Uitspraak
RECHTBANK ZEELAND-WEST-BRABANT
[betrokkene]
Verloop van de procedure
Standpunten
Overwegingen
Beslissing
- verklaart het beroep ongegrond;
- wijst het verzoek om een proceskostenvergoeding af.
Rechtbank Zeeland-West-Brabant
In deze zaak heeft de kantonrechter van de Rechtbank Zeeland-West-Brabant op 7 november 2023 uitspraak gedaan in een beroep tegen een verkeersboete. De betrokkene, een arts, had een boete ontvangen voor het in strijd handelen met een geslotenverklaring op de Brucknerlaan te Tilburg op 11 februari 2022. De betrokkene heeft beroep ingesteld tegen de beslissing van de officier van justitie, die het beroep ongegrond had verklaard. Tijdens de zitting op 7 november 2023 was de betrokkene niet aanwezig, maar werd vertegenwoordigd door mr. M. Lagas van Appjection B.V. De officier van justitie werd vertegenwoordigd door mr. E.M. Morsink.
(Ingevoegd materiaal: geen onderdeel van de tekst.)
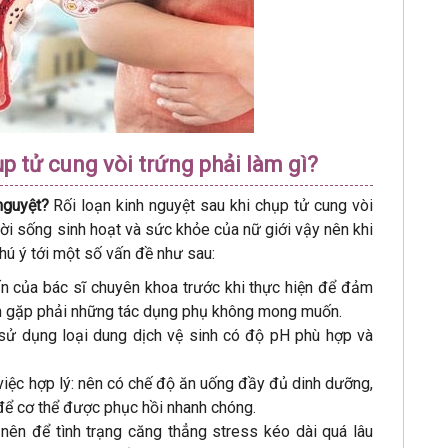
ụp tử cung vòi trứng phải làm gì?
 nguyệt?
Rối loạn kinh nguyệt sau khi chụp tử cung vòi
đời sống sinh hoạt và sức khỏe của nữ giới vậy nên khi
hú ý tới một số vấn đề như sau:
n của bác sĩ chuyên khoa trước khi thực hiện để đảm
nh gặp phải những tác dụng phụ không mong muốn.
 sử dụng loại dung dịch vệ sinh có độ pH phù hợp và
việc hợp lý: nên có chế độ ăn uống đầy đủ dinh dưỡng,
để cơ thể được phục hồi nhanh chóng.
nên để tình trạng căng thẳng stress kéo dài quá lâu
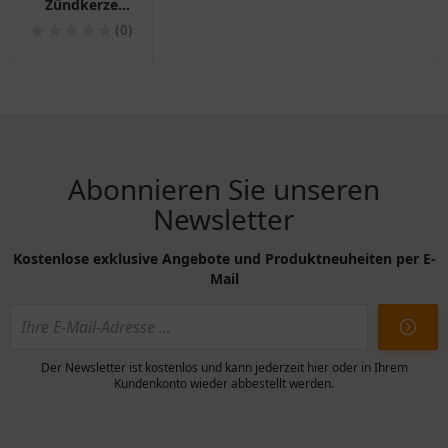
Zündkerze
FR8SC+ für
(0)
Motorräder
Abonnieren Sie unseren
Newsletter
Kostenlose exklusive Angebote und Produktneuheiten per E-
Mail
Der Newsletter ist kostenlos und kann jederzeit hier oder in Ihrem
Kundenkonto wieder abbestellt werden.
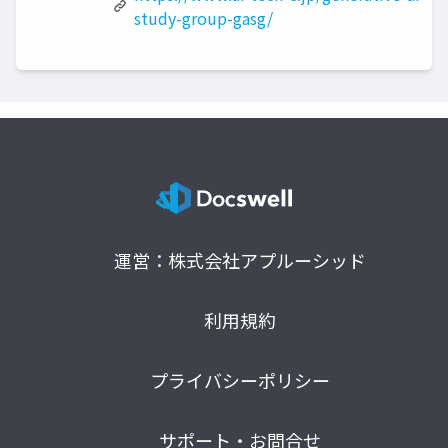
study-group-gasg/
運営：株式会社アプルーシッド
利用規約
プライバシーポリシー
サポート・お問合せ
De betrokkene voerde aan dat de boete niet redelijk was gezien de omstandigheden, omdat hij op weg was naar een medische spoedsituatie. Hij stelde dat hij slechts enkele meters voorbij het bord was gereden en dat de digitale handhaving niet conform het beleidskader van het OM was. De zittingsvertegenwoordiger van de officier van justitie betwistte deze argumenten en stelde dat er sprake was van een staandehouding, waardoor digitale handhaving niet aan de orde was. De kantonrechter oordeelde dat de gedraging vaststond en dat de betrokkene zijn stellingen niet voldoende had onderbouwd.
De kantonrechter verklaarde het beroep ongegrond en wees het verzoek om proceskostenvergoeding af. De uitspraak werd openbaar uitgesproken en de betrokkene werd geïnformeerd over de mogelijkheid om binnen zes weken hoger beroep in te stellen bij het gerechtshof Arnhem-Leeuwarden.